> **Task**
Your task is to retype, word for word, the lines from the start of the data through the line holding "56 158 2.00". Do not include the pictures.

Data records:
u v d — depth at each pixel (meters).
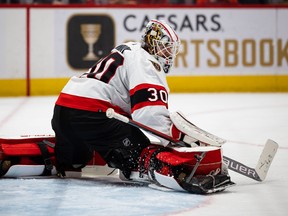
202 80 12.84
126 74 4.77
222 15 12.84
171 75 12.78
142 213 3.97
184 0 13.36
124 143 4.74
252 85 12.98
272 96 12.19
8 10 12.34
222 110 10.11
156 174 4.57
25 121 8.92
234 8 12.85
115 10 12.60
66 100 4.86
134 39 12.68
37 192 4.59
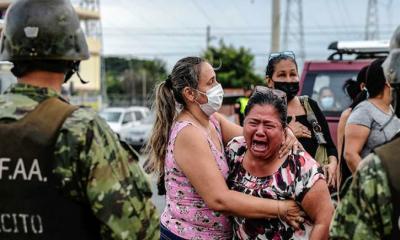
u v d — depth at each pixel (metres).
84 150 2.00
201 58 3.06
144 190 2.13
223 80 34.91
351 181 2.04
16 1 2.15
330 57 7.50
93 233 2.07
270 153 2.77
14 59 2.12
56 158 2.00
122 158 2.09
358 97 4.25
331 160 3.80
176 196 2.99
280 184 2.75
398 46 2.07
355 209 1.94
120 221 2.03
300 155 2.78
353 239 1.93
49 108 2.06
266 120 2.73
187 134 2.91
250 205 2.73
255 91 2.86
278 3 16.52
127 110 20.83
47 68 2.13
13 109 2.06
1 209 2.02
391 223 1.86
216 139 3.11
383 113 3.79
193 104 3.02
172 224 3.00
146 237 2.11
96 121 2.07
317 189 2.69
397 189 1.84
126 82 72.81
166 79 3.13
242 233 2.85
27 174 2.00
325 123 3.88
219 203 2.79
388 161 1.88
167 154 3.03
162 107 3.12
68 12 2.15
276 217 2.72
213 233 2.96
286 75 3.77
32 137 2.01
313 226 2.72
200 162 2.85
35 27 2.08
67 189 2.00
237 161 2.96
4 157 2.02
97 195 2.00
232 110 12.02
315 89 7.02
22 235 2.03
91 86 41.47
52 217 2.01
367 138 3.79
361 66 6.94
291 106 3.86
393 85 2.08
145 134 18.94
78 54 2.17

> **Answer section**
u v d — depth at each pixel (meters).
202 80 12.84
126 74 4.77
222 15 12.84
171 75 12.78
142 213 3.97
184 0 13.36
124 143 4.74
252 85 12.98
272 96 12.19
8 10 12.34
222 110 10.11
156 174 4.57
25 121 8.92
234 8 12.85
115 10 12.60
66 100 4.86
134 39 12.68
37 192 4.59
u v d — depth at each pixel (metres).
84 150 2.00
201 58 3.06
144 190 2.13
223 80 34.91
351 181 2.04
16 1 2.15
330 57 7.50
93 233 2.07
270 153 2.77
14 59 2.12
56 158 2.00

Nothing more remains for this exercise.